在上一篇中probe函数中的一个很重要的函数nand_scan函数,现在来说另外一个很重要的函数add_mtd_partitions函数,add_mtd_partitions()会对每一个新建分区建立一个新的mtd_part 结构体,将其加入mtd_ partitions中,并调用add_mtd_device()将此分区作为MTD设备加入mtd_table。成功时返回0,如果分配mtd_part时内存不足,则返回-ENOMEM。
相关阅读:
Linux下的nandflash驱动分析(1)——基于S3C6410平台
Linux下的nandflash驱动分析(2)——基于S3C6410平台
Linux下的nandflash驱动分析(3)——基于S3C6410平台
1、在说这个函数前,先说下,与这有关的结构体struct mtd_part和struct mtd_partition结构体,如下所示:
mtd_part结构体用于描述分区,其mtd_info结构体成员用于描述本分区
/* Our partition node structure */
struct mtd_part {
struct mtd_info mtd; 分区的信息(大部分由其master决定
struct mtd_info *master; 该分区的主分区
u_int32_t offset; 该分区的偏移地址
int index; 分区号
struct list_head list;
int registered;
};
/*
* Partition definition structure:
*
* An array of struct partition is passed along with a MTD object to
* add_mtd_partitions() to create them.
*
* For each partition, these fields are available:
* name: string that will be used to label the partition's MTD device.
* size: the partition size; if defined as MTDPART_SIZ_FULL, the partition
* will extend to the end of the master MTD device.

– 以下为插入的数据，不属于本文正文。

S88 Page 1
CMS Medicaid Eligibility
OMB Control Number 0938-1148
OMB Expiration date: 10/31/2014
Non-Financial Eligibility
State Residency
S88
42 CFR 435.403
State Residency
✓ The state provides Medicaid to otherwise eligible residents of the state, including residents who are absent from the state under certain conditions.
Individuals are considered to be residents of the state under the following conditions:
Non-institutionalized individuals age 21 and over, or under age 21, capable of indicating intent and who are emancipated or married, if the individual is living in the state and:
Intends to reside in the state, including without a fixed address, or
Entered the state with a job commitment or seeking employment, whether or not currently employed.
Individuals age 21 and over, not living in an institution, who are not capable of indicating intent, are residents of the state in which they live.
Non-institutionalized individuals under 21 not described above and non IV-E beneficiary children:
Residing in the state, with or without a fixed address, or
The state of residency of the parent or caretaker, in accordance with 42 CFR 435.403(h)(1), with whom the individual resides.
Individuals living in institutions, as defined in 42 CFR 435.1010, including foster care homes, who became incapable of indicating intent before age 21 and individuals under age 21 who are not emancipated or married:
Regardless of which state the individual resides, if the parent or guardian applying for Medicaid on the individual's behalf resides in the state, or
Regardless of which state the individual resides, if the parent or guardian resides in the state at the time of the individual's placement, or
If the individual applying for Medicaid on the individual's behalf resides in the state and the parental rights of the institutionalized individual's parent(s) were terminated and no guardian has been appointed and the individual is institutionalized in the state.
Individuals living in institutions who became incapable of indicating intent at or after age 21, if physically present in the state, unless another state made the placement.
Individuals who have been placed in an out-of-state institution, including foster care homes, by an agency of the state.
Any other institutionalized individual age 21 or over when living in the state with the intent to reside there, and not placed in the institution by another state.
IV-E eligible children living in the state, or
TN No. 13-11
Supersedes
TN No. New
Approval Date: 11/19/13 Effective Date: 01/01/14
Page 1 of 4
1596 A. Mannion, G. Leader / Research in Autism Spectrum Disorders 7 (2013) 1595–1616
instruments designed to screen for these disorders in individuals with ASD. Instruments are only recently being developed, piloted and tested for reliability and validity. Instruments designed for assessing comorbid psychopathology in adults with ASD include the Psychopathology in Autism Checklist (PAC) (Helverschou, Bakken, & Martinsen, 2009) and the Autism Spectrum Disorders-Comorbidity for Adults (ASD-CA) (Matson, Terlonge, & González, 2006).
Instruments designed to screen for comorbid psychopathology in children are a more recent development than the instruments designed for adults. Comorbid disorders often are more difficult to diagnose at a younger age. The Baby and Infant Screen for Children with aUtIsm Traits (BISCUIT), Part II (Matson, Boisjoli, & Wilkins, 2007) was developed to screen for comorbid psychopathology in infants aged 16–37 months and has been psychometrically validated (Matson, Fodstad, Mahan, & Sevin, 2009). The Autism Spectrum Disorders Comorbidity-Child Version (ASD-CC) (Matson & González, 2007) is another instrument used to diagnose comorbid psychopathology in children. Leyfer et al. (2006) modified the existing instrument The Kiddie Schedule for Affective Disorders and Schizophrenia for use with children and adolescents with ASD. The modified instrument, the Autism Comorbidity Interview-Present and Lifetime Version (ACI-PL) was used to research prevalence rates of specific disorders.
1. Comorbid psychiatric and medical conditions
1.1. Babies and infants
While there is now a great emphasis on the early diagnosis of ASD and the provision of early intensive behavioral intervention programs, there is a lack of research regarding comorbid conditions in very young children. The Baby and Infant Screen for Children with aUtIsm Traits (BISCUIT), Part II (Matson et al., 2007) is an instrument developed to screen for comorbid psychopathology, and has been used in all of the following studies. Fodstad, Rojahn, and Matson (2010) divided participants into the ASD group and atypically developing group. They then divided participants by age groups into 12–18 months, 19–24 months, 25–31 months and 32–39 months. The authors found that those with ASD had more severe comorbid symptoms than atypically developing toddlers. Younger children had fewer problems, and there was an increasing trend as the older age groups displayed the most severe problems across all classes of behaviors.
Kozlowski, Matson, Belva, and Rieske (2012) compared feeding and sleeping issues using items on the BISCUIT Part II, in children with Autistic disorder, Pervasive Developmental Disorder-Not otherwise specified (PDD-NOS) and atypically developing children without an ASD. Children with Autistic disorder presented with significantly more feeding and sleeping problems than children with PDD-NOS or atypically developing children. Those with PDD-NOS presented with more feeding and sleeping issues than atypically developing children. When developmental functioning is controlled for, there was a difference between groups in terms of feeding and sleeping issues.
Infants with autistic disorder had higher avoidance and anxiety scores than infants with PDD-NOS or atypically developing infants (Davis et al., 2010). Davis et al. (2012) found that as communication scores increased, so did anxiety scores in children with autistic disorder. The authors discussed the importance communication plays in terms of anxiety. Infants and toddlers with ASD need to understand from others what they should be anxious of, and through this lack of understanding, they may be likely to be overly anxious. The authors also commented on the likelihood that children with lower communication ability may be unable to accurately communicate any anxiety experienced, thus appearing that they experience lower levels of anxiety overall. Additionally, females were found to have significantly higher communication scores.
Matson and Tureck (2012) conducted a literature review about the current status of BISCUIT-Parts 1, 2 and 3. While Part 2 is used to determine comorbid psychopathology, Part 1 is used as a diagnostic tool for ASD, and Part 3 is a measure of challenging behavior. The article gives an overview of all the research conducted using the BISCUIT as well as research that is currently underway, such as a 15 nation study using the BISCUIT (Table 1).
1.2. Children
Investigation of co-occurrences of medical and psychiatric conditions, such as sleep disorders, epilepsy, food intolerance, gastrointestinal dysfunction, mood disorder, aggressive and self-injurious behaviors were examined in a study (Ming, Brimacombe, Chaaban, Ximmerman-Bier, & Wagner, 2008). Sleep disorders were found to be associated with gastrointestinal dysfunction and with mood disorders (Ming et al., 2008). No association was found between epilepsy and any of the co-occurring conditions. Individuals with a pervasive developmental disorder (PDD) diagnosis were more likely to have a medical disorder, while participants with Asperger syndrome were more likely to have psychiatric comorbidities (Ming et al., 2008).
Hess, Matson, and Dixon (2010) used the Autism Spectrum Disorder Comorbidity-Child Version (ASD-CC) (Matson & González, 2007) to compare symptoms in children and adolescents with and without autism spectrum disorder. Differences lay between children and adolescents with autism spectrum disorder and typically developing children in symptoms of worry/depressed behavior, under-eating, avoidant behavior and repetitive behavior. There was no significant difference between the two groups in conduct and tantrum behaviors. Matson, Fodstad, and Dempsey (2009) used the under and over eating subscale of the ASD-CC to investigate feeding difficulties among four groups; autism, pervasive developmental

* offset: absolute starting position within the master MTD device; if
* defined as MTDPART_OFS_APPEND, the partition will start where the
* previous one ended; if MTDPART_OFS_NXTBLK, at the next erase block.
* mask_flags: contains flags that have to be masked (removed) from the
* master MTD flag set for the corresponding MTD partition.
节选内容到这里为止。